(Stored items)
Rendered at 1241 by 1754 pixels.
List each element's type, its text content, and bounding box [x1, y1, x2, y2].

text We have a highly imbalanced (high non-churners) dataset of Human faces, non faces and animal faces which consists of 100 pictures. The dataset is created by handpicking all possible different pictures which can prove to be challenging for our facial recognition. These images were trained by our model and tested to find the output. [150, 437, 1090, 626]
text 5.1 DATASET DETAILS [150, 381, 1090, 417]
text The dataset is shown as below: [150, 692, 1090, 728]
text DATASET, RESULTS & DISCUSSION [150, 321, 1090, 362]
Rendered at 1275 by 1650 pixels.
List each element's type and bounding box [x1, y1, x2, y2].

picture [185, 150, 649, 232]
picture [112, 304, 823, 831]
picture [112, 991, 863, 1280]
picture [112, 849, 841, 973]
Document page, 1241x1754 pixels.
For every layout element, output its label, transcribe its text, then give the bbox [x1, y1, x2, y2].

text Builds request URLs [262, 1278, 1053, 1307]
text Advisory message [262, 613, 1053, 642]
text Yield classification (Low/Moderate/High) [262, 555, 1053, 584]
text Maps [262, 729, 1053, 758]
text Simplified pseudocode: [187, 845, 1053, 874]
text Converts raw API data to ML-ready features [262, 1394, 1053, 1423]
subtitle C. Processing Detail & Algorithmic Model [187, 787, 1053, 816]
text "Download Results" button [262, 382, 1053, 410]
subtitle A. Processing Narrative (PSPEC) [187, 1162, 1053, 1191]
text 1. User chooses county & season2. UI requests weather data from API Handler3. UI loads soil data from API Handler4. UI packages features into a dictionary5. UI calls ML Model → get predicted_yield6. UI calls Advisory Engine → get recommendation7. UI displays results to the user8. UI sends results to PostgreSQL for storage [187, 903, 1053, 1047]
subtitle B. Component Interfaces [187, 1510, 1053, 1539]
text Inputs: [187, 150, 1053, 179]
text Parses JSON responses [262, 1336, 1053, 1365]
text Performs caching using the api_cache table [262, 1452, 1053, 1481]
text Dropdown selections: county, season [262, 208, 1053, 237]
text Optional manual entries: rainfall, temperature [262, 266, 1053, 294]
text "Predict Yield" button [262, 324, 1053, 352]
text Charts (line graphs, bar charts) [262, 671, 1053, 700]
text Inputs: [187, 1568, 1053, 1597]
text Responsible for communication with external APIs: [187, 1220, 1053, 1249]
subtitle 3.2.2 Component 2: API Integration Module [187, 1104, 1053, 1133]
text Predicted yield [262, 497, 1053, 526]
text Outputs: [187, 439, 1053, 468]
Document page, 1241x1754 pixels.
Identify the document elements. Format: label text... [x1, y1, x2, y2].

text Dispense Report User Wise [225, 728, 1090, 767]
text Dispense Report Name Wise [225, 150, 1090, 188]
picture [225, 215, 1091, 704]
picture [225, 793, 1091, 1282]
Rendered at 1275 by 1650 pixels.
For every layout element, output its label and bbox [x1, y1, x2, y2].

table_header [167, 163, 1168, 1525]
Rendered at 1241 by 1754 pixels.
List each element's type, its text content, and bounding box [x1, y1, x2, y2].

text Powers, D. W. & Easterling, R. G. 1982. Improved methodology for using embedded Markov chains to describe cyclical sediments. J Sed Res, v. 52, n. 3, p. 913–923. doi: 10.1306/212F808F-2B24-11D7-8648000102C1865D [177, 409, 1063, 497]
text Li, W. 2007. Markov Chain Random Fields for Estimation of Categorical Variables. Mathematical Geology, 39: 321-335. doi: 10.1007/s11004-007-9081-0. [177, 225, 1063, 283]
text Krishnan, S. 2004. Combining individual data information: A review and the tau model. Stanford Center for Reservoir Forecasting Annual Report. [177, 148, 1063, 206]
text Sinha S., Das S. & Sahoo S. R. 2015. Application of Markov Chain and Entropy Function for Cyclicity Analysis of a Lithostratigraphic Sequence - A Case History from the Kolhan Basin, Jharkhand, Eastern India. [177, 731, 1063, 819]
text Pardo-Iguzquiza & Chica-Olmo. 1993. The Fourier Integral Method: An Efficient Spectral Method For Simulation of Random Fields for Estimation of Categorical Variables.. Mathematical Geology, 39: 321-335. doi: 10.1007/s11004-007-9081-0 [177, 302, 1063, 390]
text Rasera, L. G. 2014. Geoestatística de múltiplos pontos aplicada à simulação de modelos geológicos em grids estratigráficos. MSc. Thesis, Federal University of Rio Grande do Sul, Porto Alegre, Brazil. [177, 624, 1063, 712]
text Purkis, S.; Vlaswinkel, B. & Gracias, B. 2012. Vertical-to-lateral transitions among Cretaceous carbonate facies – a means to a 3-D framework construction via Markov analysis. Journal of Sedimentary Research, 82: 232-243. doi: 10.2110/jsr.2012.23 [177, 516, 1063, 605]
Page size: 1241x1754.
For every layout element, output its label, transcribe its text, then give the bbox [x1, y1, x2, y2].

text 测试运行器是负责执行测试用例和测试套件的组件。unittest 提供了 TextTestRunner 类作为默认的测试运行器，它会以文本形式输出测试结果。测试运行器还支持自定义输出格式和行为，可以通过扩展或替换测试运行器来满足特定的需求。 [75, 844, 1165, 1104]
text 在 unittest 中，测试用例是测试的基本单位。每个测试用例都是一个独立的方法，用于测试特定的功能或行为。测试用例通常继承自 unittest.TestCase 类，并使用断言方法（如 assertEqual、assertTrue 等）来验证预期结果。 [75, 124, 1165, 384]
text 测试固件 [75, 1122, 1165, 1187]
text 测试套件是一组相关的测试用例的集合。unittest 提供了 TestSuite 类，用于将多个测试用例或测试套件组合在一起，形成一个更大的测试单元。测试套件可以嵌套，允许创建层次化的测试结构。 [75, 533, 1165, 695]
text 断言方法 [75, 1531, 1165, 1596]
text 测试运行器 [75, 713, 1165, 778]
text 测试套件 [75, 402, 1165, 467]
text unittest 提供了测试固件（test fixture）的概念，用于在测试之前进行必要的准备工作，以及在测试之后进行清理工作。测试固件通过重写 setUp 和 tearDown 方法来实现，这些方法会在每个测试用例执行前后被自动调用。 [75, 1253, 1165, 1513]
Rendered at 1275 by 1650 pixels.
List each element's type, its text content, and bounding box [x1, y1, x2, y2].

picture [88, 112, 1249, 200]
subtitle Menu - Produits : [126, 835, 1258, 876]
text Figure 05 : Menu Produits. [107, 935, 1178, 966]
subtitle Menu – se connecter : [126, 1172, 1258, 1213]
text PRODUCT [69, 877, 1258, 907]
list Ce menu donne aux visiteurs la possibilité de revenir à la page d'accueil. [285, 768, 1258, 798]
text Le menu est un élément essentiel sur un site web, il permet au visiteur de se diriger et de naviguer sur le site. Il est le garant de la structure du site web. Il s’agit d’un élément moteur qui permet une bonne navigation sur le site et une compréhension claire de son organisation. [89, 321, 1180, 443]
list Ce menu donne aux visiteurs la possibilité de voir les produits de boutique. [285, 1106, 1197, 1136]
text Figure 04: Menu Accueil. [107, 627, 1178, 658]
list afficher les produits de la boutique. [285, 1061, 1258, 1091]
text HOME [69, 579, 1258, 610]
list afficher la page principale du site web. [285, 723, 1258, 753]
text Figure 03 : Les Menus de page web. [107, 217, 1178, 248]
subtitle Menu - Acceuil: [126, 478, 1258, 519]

WHAT IS REQUIRED >> Transcribe all of the lines in the records precisely.

ANSWER TO THIS TASK >>
Rendered at 1241 by 1754 pixels.
List each element's type, its text content, and bounding box [x1, y1, x2, y2].

text We have a highly imbalanced (high non-churners) dataset of Human faces, non faces and animal faces which consists of 100 pictures. The dataset is created by handpicking all possible different pictures which can prove to be challenging for our facial recognition. These images were trained by our model and tested to find the output. [150, 437, 1090, 626]
text 5.1 DATASET DETAILS [150, 381, 1090, 417]
text The dataset is shown as below: [150, 692, 1090, 728]
text DATASET, RESULTS & DISCUSSION [150, 321, 1090, 362]
Rendered at 1275 by 1650 pixels.
List each element's type and bounding box [x1, y1, x2, y2].

picture [185, 150, 649, 232]
picture [112, 304, 823, 831]
picture [112, 991, 863, 1280]
picture [112, 849, 841, 973]
Document page, 1241x1754 pixels.
For every layout element, output its label, transcribe its text, then give the bbox [x1, y1, x2, y2].

text Builds request URLs [262, 1278, 1053, 1307]
text Advisory message [262, 613, 1053, 642]
text Yield classification (Low/Moderate/High) [262, 555, 1053, 584]
text Maps [262, 729, 1053, 758]
text Simplified pseudocode: [187, 845, 1053, 874]
text Converts raw API data to ML-ready features [262, 1394, 1053, 1423]
subtitle C. Processing Detail & Algorithmic Model [187, 787, 1053, 816]
text "Download Results" button [262, 382, 1053, 410]
subtitle A. Processing Narrative (PSPEC) [187, 1162, 1053, 1191]
text 1. User chooses county & season2. UI requests weather data from API Handler3. UI loads soil data from API Handler4. UI packages features into a dictionary5. UI calls ML Model → get predicted_yield6. UI calls Advisory Engine → get recommendation7. UI displays results to the user8. UI sends results to PostgreSQL for storage [187, 903, 1053, 1047]
subtitle B. Component Interfaces [187, 1510, 1053, 1539]
text Inputs: [187, 150, 1053, 179]
text Parses JSON responses [262, 1336, 1053, 1365]
text Performs caching using the api_cache table [262, 1452, 1053, 1481]
text Dropdown selections: county, season [262, 208, 1053, 237]
text Optional manual entries: rainfall, temperature [262, 266, 1053, 294]
text "Predict Yield" button [262, 324, 1053, 352]
text Charts (line graphs, bar charts) [262, 671, 1053, 700]
text Inputs: [187, 1568, 1053, 1597]
text Responsible for communication with external APIs: [187, 1220, 1053, 1249]
subtitle 3.2.2 Component 2: API Integration Module [187, 1104, 1053, 1133]
text Predicted yield [262, 497, 1053, 526]
text Outputs: [187, 439, 1053, 468]
Document page, 1241x1754 pixels.
Identify the document elements. Format: label text... [x1, y1, x2, y2].

text Dispense Report User Wise [225, 728, 1090, 767]
text Dispense Report Name Wise [225, 150, 1090, 188]
picture [225, 215, 1091, 704]
picture [225, 793, 1091, 1282]
Rendered at 1275 by 1650 pixels.
For every layout element, output its label and bbox [x1, y1, x2, y2].

table_header [167, 163, 1168, 1525]
Rendered at 1241 by 1754 pixels.
List each element's type, its text content, and bounding box [x1, y1, x2, y2].

text Powers, D. W. & Easterling, R. G. 1982. Improved methodology for using embedded Markov chains to describe cyclical sediments. J Sed Res, v. 52, n. 3, p. 913–923. doi: 10.1306/212F808F-2B24-11D7-8648000102C1865D [177, 409, 1063, 497]
text Li, W. 2007. Markov Chain Random Fields for Estimation of Categorical Variables. Mathematical Geology, 39: 321-335. doi: 10.1007/s11004-007-9081-0. [177, 225, 1063, 283]
text Krishnan, S. 2004. Combining individual data information: A review and the tau model. Stanford Center for Reservoir Forecasting Annual Report. [177, 148, 1063, 206]
text Sinha S., Das S. & Sahoo S. R. 2015. Application of Markov Chain and Entropy Function for Cyclicity Analysis of a Lithostratigraphic Sequence - A Case History from the Kolhan Basin, Jharkhand, Eastern India. [177, 731, 1063, 819]
text Pardo-Iguzquiza & Chica-Olmo. 1993. The Fourier Integral Method: An Efficient Spectral Method For Simulation of Random Fields for Estimation of Categorical Variables.. Mathematical Geology, 39: 321-335. doi: 10.1007/s11004-007-9081-0 [177, 302, 1063, 390]
text Rasera, L. G. 2014. Geoestatística de múltiplos pontos aplicada à simulação de modelos geológicos em grids estratigráficos. MSc. Thesis, Federal University of Rio Grande do Sul, Porto Alegre, Brazil. [177, 624, 1063, 712]
text Purkis, S.; Vlaswinkel, B. & Gracias, B. 2012. Vertical-to-lateral transitions among Cretaceous carbonate facies – a means to a 3-D framework construction via Markov analysis. Journal of Sedimentary Research, 82: 232-243. doi: 10.2110/jsr.2012.23 [177, 516, 1063, 605]
Page size: 1241x1754.
For every layout element, output its label, transcribe its text, then give the bbox [x1, y1, x2, y2].

text 测试运行器是负责执行测试用例和测试套件的组件。unittest 提供了 TextTestRunner 类作为默认的测试运行器，它会以文本形式输出测试结果。测试运行器还支持自定义输出格式和行为，可以通过扩展或替换测试运行器来满足特定的需求。 [75, 844, 1165, 1104]
text 在 unittest 中，测试用例是测试的基本单位。每个测试用例都是一个独立的方法，用于测试特定的功能或行为。测试用例通常继承自 unittest.TestCase 类，并使用断言方法（如 assertEqual、assertTrue 等）来验证预期结果。 [75, 124, 1165, 384]
text 测试固件 [75, 1122, 1165, 1187]
text 测试套件是一组相关的测试用例的集合。unittest 提供了 TestSuite 类，用于将多个测试用例或测试套件组合在一起，形成一个更大的测试单元。测试套件可以嵌套，允许创建层次化的测试结构。 [75, 533, 1165, 695]
text 断言方法 [75, 1531, 1165, 1596]
text 测试运行器 [75, 713, 1165, 778]
text 测试套件 [75, 402, 1165, 467]
text unittest 提供了测试固件（test fixture）的概念，用于在测试之前进行必要的准备工作，以及在测试之后进行清理工作。测试固件通过重写 setUp 和 tearDown 方法来实现，这些方法会在每个测试用例执行前后被自动调用。 [75, 1253, 1165, 1513]
Rendered at 1275 by 1650 pixels.
List each element's type, its text content, and bounding box [x1, y1, x2, y2].

picture [88, 112, 1249, 200]
subtitle Menu - Produits : [126, 835, 1258, 876]
text Figure 05 : Menu Produits. [107, 935, 1178, 966]
subtitle Menu – se connecter : [126, 1172, 1258, 1213]
text PRODUCT [69, 877, 1258, 907]
list Ce menu donne aux visiteurs la possibilité de revenir à la page d'accueil. [285, 768, 1258, 798]
text Le menu est un élément essentiel sur un site web, il permet au visiteur de se diriger et de naviguer sur le site. Il est le garant de la structure du site web. Il s’agit d’un élément moteur qui permet une bonne navigation sur le site et une compréhension claire de son organisation. [89, 321, 1180, 443]
list Ce menu donne aux visiteurs la possibilité de voir les produits de boutique. [285, 1106, 1197, 1136]
text Figure 04: Menu Accueil. [107, 627, 1178, 658]
list afficher les produits de la boutique. [285, 1061, 1258, 1091]
text HOME [69, 579, 1258, 610]
list afficher la page principale du site web. [285, 723, 1258, 753]
text Figure 03 : Les Menus de page web. [107, 217, 1178, 248]
subtitle Menu - Acceuil: [126, 478, 1258, 519]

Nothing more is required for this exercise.